配信アバターを利用するのか、リアルの顔を出すのかとか、
あとはプライバシー云々の話を始めると私だけでなく家族も巻き込まれるので、一人暮らしをするのか、この家でそのまま活動をしていくのかも含めて話し合わないといけない。
とりあえず数日悩んで私の中では本格的に活動したい方向に傾いていることを認識できたので、その話をパパとしたかったのだけれど……。

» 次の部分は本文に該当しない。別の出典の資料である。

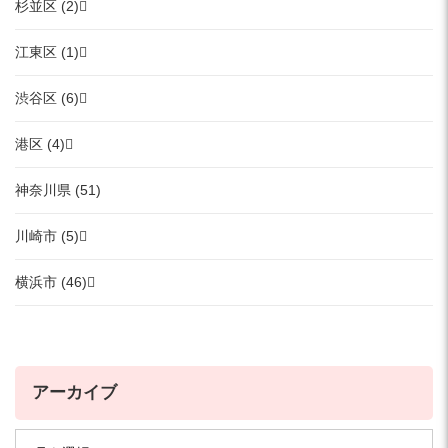
杉並区 (2)
江東区 (1)
渋谷区 (6)
港区 (4)
神奈川県 (51)
川崎市 (5)
横浜市 (46)
アーカイブ
ア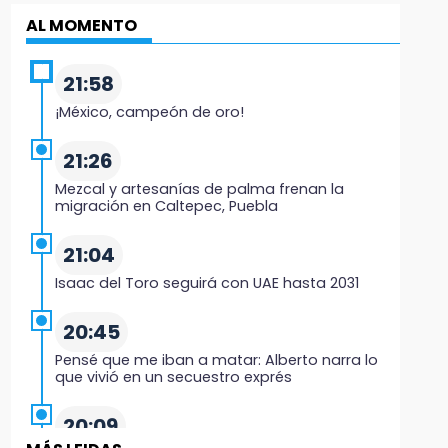
AL MOMENTO
21:58
¡México, campeón de oro!
21:26
Mezcal y artesanías de palma frenan la
migración en Caltepec, Puebla
21:04
Isaac del Toro seguirá con UAE hasta 2031
20:45
Pensé que me iban a matar: Alberto narra lo
que vivió en un secuestro exprés
20:09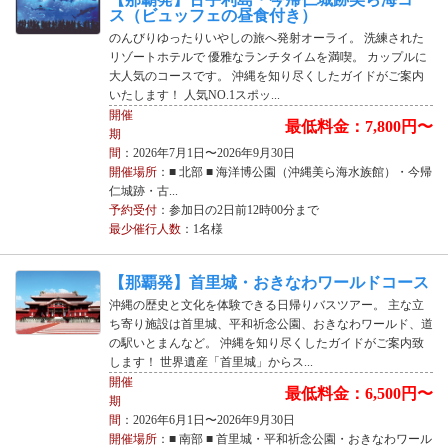
ス（ビュッフェの昼食付き）
のんびりゆったりいやしの旅へ発射オーライ。 洗練された
リゾートホテルで 優雅なランチタイムを満喫。 カップルに
大人気のコースです。 沖縄を知り尽くしたガイドがご案内
いたします！ 人気NO.1スポッ...
開催
最低料金：7,800円〜
期
間
：2026年7月1日〜2026年9月30日
開催場所
：■ 北部 ■ 海洋博公園（沖縄美ら海水族館）・今帰
仁城跡・古...
予約受付
：参加日の2日前12時00分まで
最少催行人数
：1名様
【那覇発】首里城・おきなわワールドコース
沖縄の歴史と文化を体験できる日帰りバスツアー。 主な立
ち寄り施設は首里城、平和祈念公園、おきなわワールド、道
の駅いとまんなど。 沖縄を知り尽くしたガイドがご案内致
します！ 世界遺産「首里城」からス...
開催
最低料金：6,500円〜
期
間
：2026年6月1日〜2026年9月30日
開催場所
：■ 南部 ■ 首里城・平和祈念公園・おきなわワール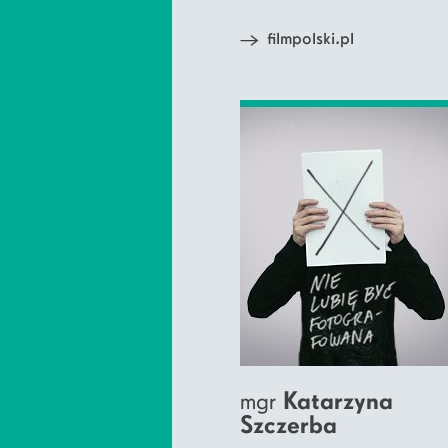
filmpolski.pl
mgr
Katarzyna
Szczerba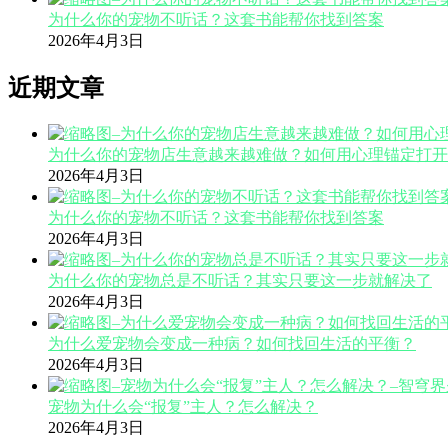
为什么你的宠物不听话？这套书能帮你找到答案
2026年4月3日
近期文章
为什么你的宠物店生意越来越难做？如何用心理锚定打开
2026年4月3日
为什么你的宠物不听话？这套书能帮你找到答案
2026年4月3日
为什么你的宠物总是不听话？其实只要这一步就解决了
2026年4月3日
为什么爱宠物会变成一种病？如何找回生活的平衡？
2026年4月3日
宠物为什么会“报复”主人？怎么解决？
2026年4月3日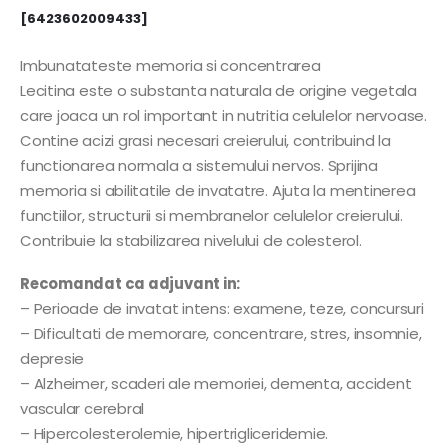
[6423602009433]
Imbunatateste memoria si concentrarea
Lecitina este o substanta naturala de origine vegetala
care joaca un rol important in nutritia celulelor nervoase.
Contine acizi grasi necesari creierului, contribuind la
functionarea normala a sistemului nervos. Sprijina
memoria si abilitatile de invatatre. Ajuta la mentinerea
functiilor, structurii si membranelor celulelor creierului.
Contribuie la stabilizarea nivelului de colesterol.
Recomandat ca adjuvant in:
– Perioade de invatat intens: examene, teze, concursuri
– Dificultati de memorare, concentrare, stres, insomnie,
depresie
– Alzheimer, scaderi ale memoriei, dementa, accident
vascular cerebral
– Hipercolesterolemie, hipertrigliceridemie.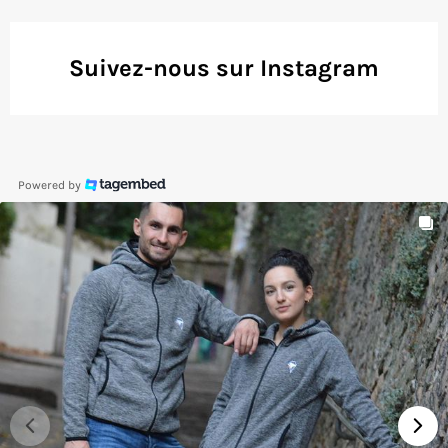
Suivez-nous sur Instagram
Powered by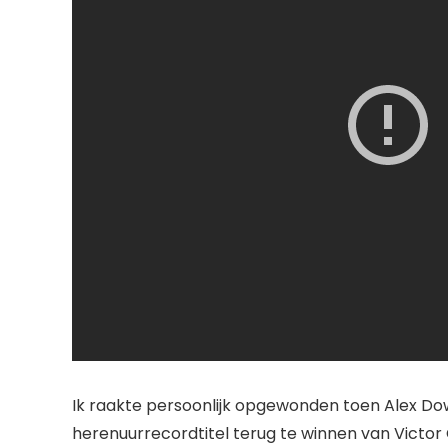
Ik raakte persoonlijk opgewonden toen Alex D
herenuurrecordtitel terug te winnen van Vict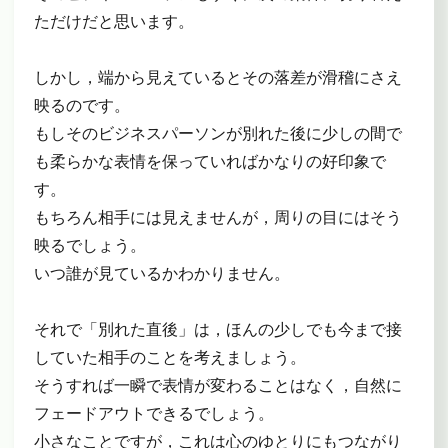
ただけだと思います。
しかし，端から見えているとその落差が滑稽にさえ
映るのです。
もしそのビジネスパーソンが別れた後に少しの間で
も柔らかな表情を保っていればかなりの好印象で
す。
もちろん相手には見えませんが，周りの目にはそう
映るでしょう。
いつ誰が見ているかわかりません。
それで「別れた直後」は，ほんの少しでも今まで接
していた相手のことを考えましょう。
そうすれば一瞬で表情が変わることはなく，自然に
フェードアウトできるでしょう。
小さなことですが，これは心のゆとりにもつながり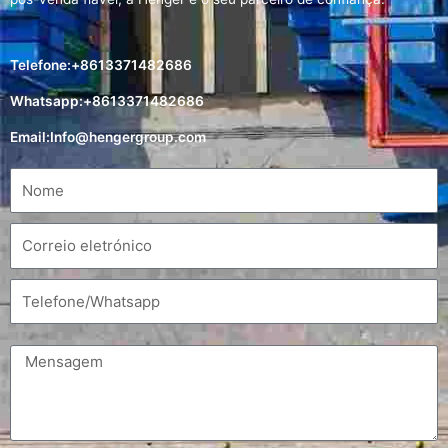
Telefone:+8613371482686
Whatsapp:+8613371482686
Email:
Info@hengergroup.com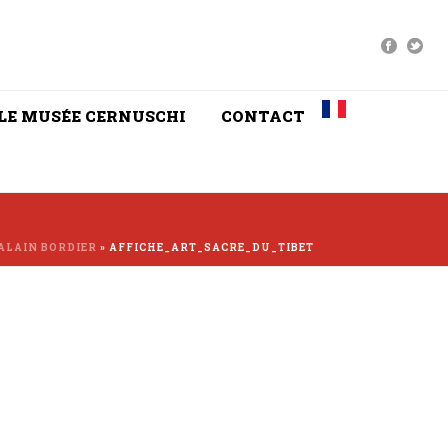
LE MUSÉE CERNUSCHI
CONTACT
 ALAIN BORDIER
»
AFFICHE_ART_SACRE_DU_TIBET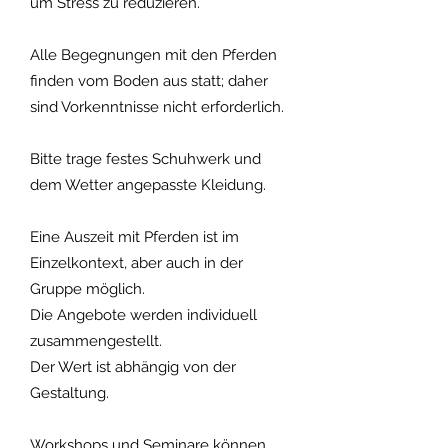
um Stress zu reduzieren.
Alle Begegnungen mit den Pferden
finden vom Boden aus statt; daher
sind Vorkenntnisse nicht erforderlich.
Bitte trage festes Schuhwerk und
dem Wetter angepasste Kleidung.
Eine Auszeit mit Pferden ist im
Einzelkontext, aber auch in der
Gruppe möglich.
Die Angebote werden individuell
zusammengestellt.
Der Wert ist abhängig von der
Gestaltung.
Workshops und Seminare können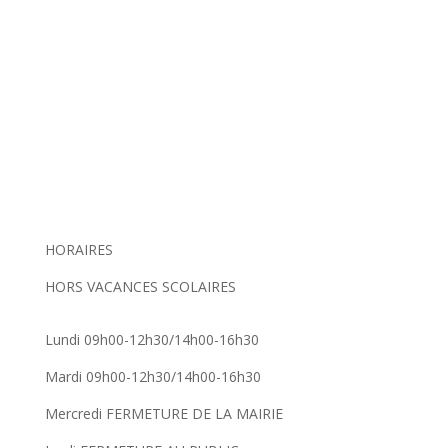
HORAIRES
HORS VACANCES SCOLAIRES
Lundi 09h00-12h30/14h00-16h30
Mardi 09h00-12h30/14h00-16h30
Mercredi FERMETURE DE LA MAIRIE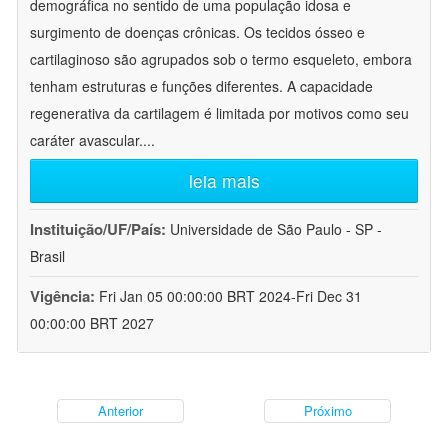
demográfica no sentido de uma população idosa e
surgimento de doenças crônicas. Os tecidos ósseo e
cartilaginoso são agrupados sob o termo esqueleto, embora
tenham estruturas e funções diferentes. A capacidade
regenerativa da cartilagem é limitada por motivos como seu
caráter avascular.
...
leia mais
Instituição/UF/País:
Universidade de São Paulo - SP -
Brasil
Vigência:
Fri Jan 05 00:00:00 BRT 2024-Fri Dec 31
00:00:00 BRT 2027
Anterior
Próximo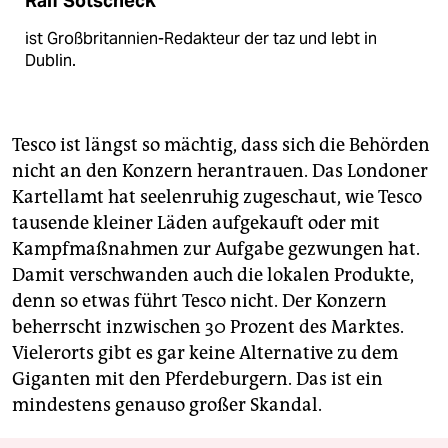
Ralf Sotscheck
ist Großbritannien-Redakteur der taz und lebt in
Dublin.
Tesco ist längst so mächtig, dass sich die Behörden
nicht an den Konzern herantrauen. Das Londoner
Kartellamt hat seelenruhig zugeschaut, wie Tesco
tausende kleiner Läden aufgekauft oder mit
Kampfmaßnahmen zur Aufgabe gezwungen hat.
Damit verschwanden auch die lokalen Produkte,
denn so etwas führt Tesco nicht. Der Konzern
beherrscht inzwischen 30 Prozent des Marktes.
Vielerorts gibt es gar keine Alternative zu dem
Giganten mit den Pferdeburgern. Das ist ein
mindestens genauso großer Skandal.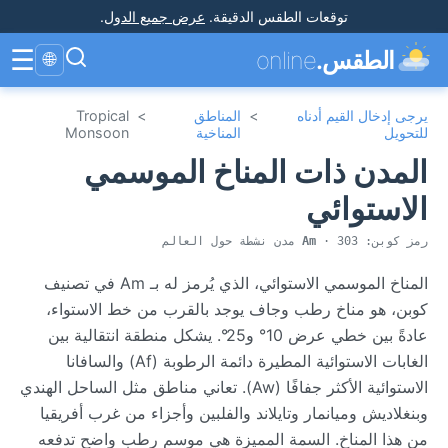
توقعات الطقس الدقيقة
.
عرض جميع الدول
.
☰
الطقس.
online
🌐
يرجى إدخال القيم أدناه
>
المناطق
>
Tropical
للتحويل
المناخية
Monsoon
المدن ذات المناخ الموسمي
الاستوائي
رمز كوبن:
· 303 مدن نشطة حول العالم
Am
المناخ الموسمي الاستوائي، الذي يُرمز له بـ Am في تصنيف
كوبن، هو مناخ رطب وجاف يوجد بالقرب من خط الاستواء،
عادةً بين خطي عرض 10° و25°. يشكل منطقة انتقالية بين
الغابات الاستوائية المطيرة دائمة الرطوبة (Af) والسافانا
الاستوائية الأكثر جفافًا (Aw). تعاني مناطق مثل الساحل الهندي
وبنغلاديش وميانمار وتايلاند والفلبين وأجزاء من غرب أفريقيا
من هذا المناخ. السمة المميزة هي موسم رطب واضح تدفعه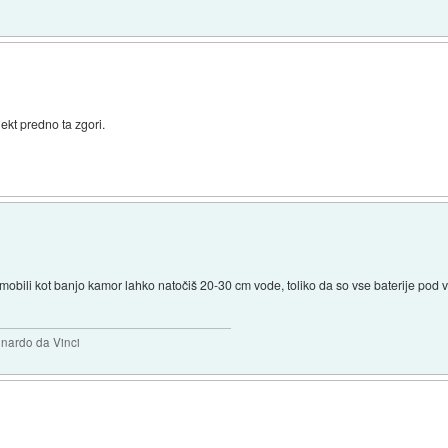
jekt predno ta zgori.
obili kot banjo kamor lahko natočiš 20-30 cm vode, toliko da so vse baterije pod v
eonardo da Vinci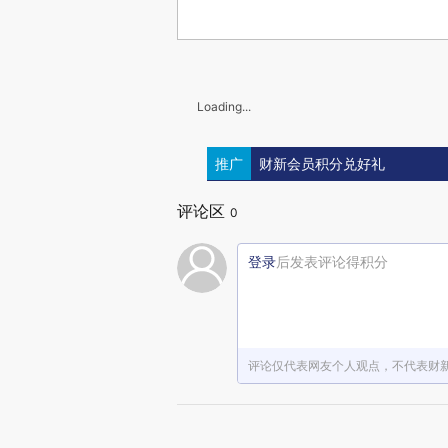
Loading...
推广
财新会员积分兑好礼
评论区
0
登录
后发表评论得积分
评论仅代表网友个人观点，不代表财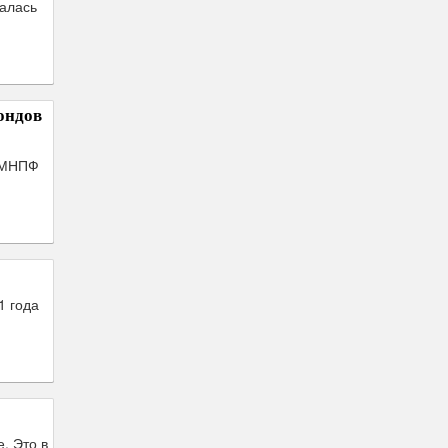
чалась
ондов
 МНПФ
1 года
. Это в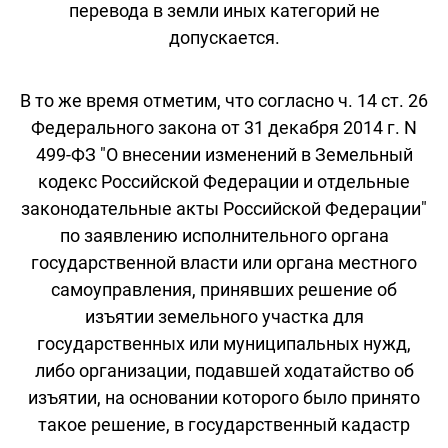
перевода в земли иных категорий не
допускается.
В то же время отметим, что согласно ч. 14 ст. 26
Федерального закона от 31 декабря 2014 г. N
499-ФЗ "О внесении изменений в Земельный
кодекс Российской Федерации и отдельные
законодательные акты Российской Федерации"
по заявлению исполнительного органа
государственной власти или органа местного
самоуправления, принявших решение об
изъятии земельного участка для
государственных или муниципальных нужд,
либо организации, подавшей ходатайство об
изъятии, на основании которого было принято
такое решение, в государственный кадастр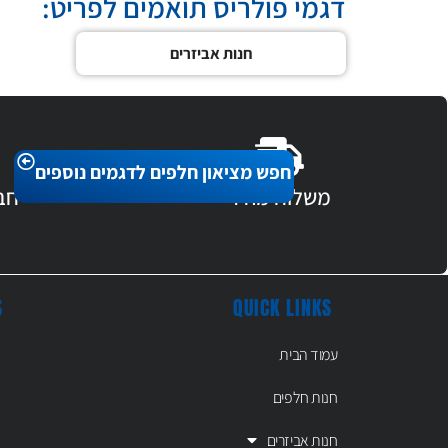
דגמי פולריס תואמים לפריט:
חנות אביזרים
חפש מציאון חלפים לדגמים נוספים
משלוח מהיר
חב
S
QUICK LINKS
עמוד הבית
חנות חלפים
חנות אביזרים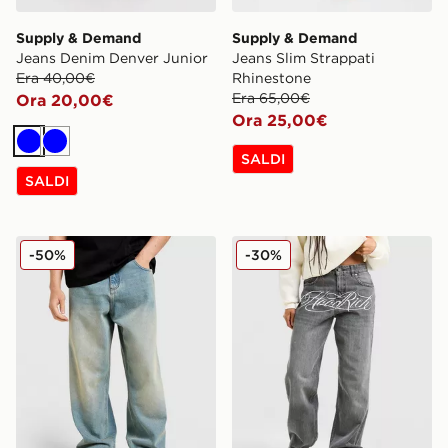
Supply & Demand
Supply & Demand
Jeans Denim Denver Junior
Jeans Slim Strappati
Era 40,00€
Rhinestone
Era 65,00€
Ora 20,00€
Ora 25,00€
Blu
Blu
SALDI
SALDI
Unlike Humans Jeans Helms
Hoodrich Jeans Solace
-50%
-30%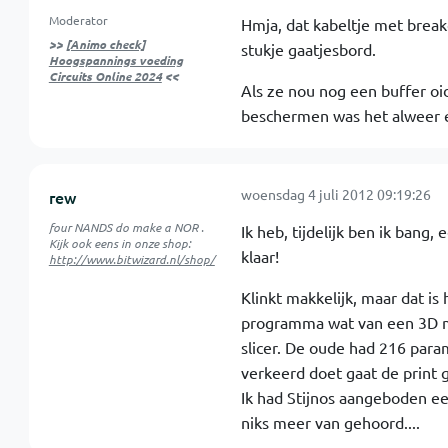
Moderator
Hmja, dat kabeltje met breakou
>>
[Animo check]
stukje gaatjesbord.
Hoogspannings voeding
Circuits Online 2024
<<
Als ze nou nog een buffer oi
beschermen was het alweer e
woensdag 4 juli 2012 09:19:26
rew
four NANDS do make a NOR .
Ik heb, tijdelijk ben ik bang,
Kijk ook eens in onze shop:
klaar!
http://www.bitwizard.nl/shop/
Klinkt makkelijk, maar dat is
programma wat van een 3D m
slicer. De oude had 216 param
verkeerd doet gaat de print
Ik had Stijnos aangeboden ee
niks meer van gehoord....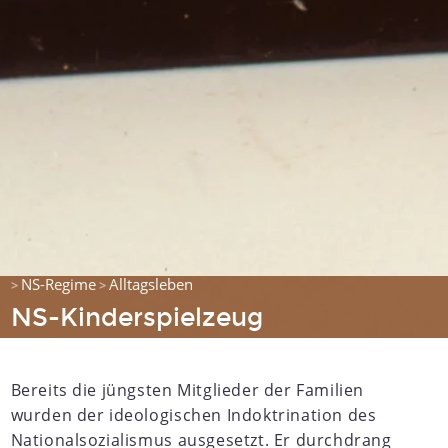
NS-Regime
Alltagsleben
>
>
NS-Kinderspielzeug
Bereits die jüngsten Mitglieder der Familien
wurden der ideologischen Indoktrination des
Nationalsozialismus ausgesetzt. Er durchdrang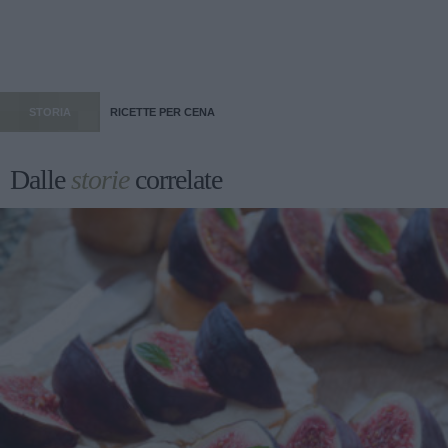
STORIA
RICETTE PER CENA
Dalle
storie
correlate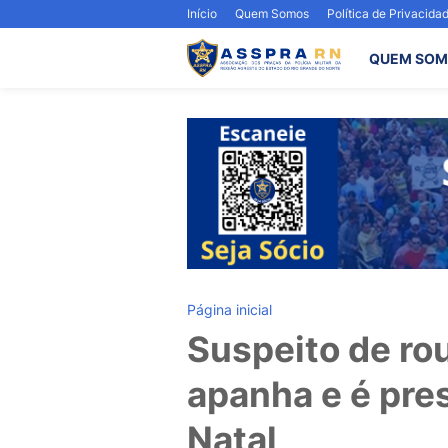
Início
Quem Somos
Política de Privacida
QUEM SOM
Página inicial
Suspeito de ro
apanha e é pre
Natal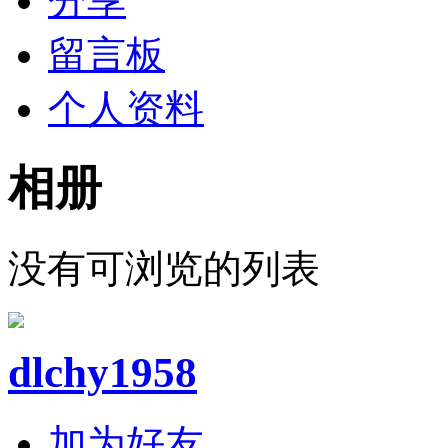
分享
留言板
个人资料
相册
没有可浏览的列表
dlchy1958
加为好友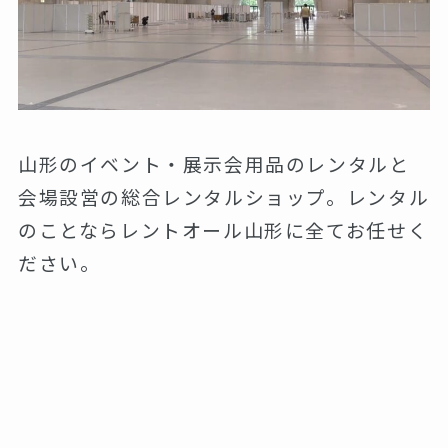
山形のイベント・展示会用品のレンタルと
会場設営の総合レンタルショップ。レンタル
のことならレントオール山形に全てお任せく
ださい。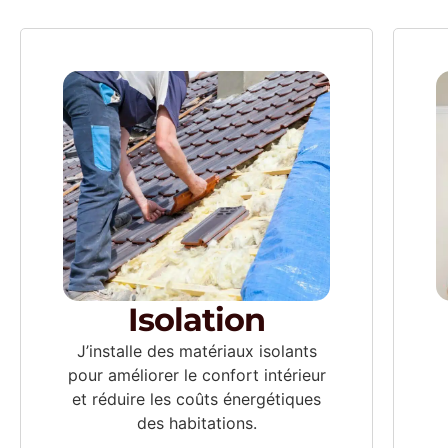
Isolation
J’installe des matériaux isolants
pour améliorer le confort intérieur
et réduire les coûts énergétiques
des habitations.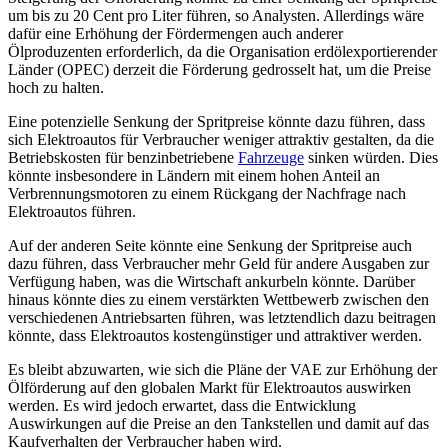
um bis zu 20 Cent pro Liter führen, so Analysten. Allerdings wäre
dafür eine Erhöhung der Fördermengen auch anderer
Ölproduzenten erforderlich, da die Organisation erdölexportierender
Länder (OPEC) derzeit die Förderung gedrosselt hat, um die Preise
hoch zu halten.
Eine potenzielle Senkung der Spritpreise könnte dazu führen, dass
sich Elektroautos für Verbraucher weniger attraktiv gestalten, da die
Betriebskosten für benzinbetriebene
Fahrzeuge
sinken würden. Dies
könnte insbesondere in Ländern mit einem hohen Anteil an
Verbrennungsmotoren zu einem Rückgang der Nachfrage nach
Elektroautos führen.
Auf der anderen Seite könnte eine Senkung der Spritpreise auch
dazu führen, dass Verbraucher mehr Geld für andere Ausgaben zur
Verfügung haben, was die Wirtschaft ankurbeln könnte. Darüber
hinaus könnte dies zu einem verstärkten Wettbewerb zwischen den
verschiedenen Antriebsarten führen, was letztendlich dazu beitragen
könnte, dass Elektroautos kostengünstiger und attraktiver werden.
Es bleibt abzuwarten, wie sich die Pläne der VAE zur Erhöhung der
Ölförderung auf den globalen Markt für Elektroautos auswirken
werden. Es wird jedoch erwartet, dass die Entwicklung
Auswirkungen auf die Preise an den Tankstellen und damit auf das
Kaufverhalten der Verbraucher haben wird.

帰ってきたら相談があるとメッセージを送り、結局何も進展しないまま一週間が過ぎた。
10月21日、土曜日。
午前中は積んでいた本を崩してゆっくりと過ごして、お昼ごはんを食べてからEFOを起動した。
「こんにちは」
「あ、セリスちゃんこんちゃー」
「…………………え?」
ギルドにログインすると、談話室にはすでにそれなりに人が集まっていた。
ぽこぽこさんの挨拶に会釈をすると、隣りにいたリーダーさんがぽかんと不思議な顔をしてこちらを見上げた。
「えっと……文化祭じゃ……?」
「高等部三年は任意なので、私は不参加ですよ?」
「いや……誘われたって……」
「あの、話が移ってしまって言えなかったんですが、お断りしております……」
リーダーさんが何だかフリーズしてしまった。えっと、え?あの?聞いてますかね?
「リーダー聞いてなかったん?」
「あの後割とあっちこっちで話してたよね?」
「え、あ、はい。何か勘違いされてるの、少し嫌で……でもリーダーさんとタイミング合わなくて会っていなかったので、言ってなかったかと」
「リーダー最近ずっとハートレスやってたもんな」
「あー…………いや……こう、時間的に行けそうだったから、ついコンプしたくなっちゃって」
リーダーさんはそう言って、そして私の顔を見て、ふっと優しげに微笑んだ。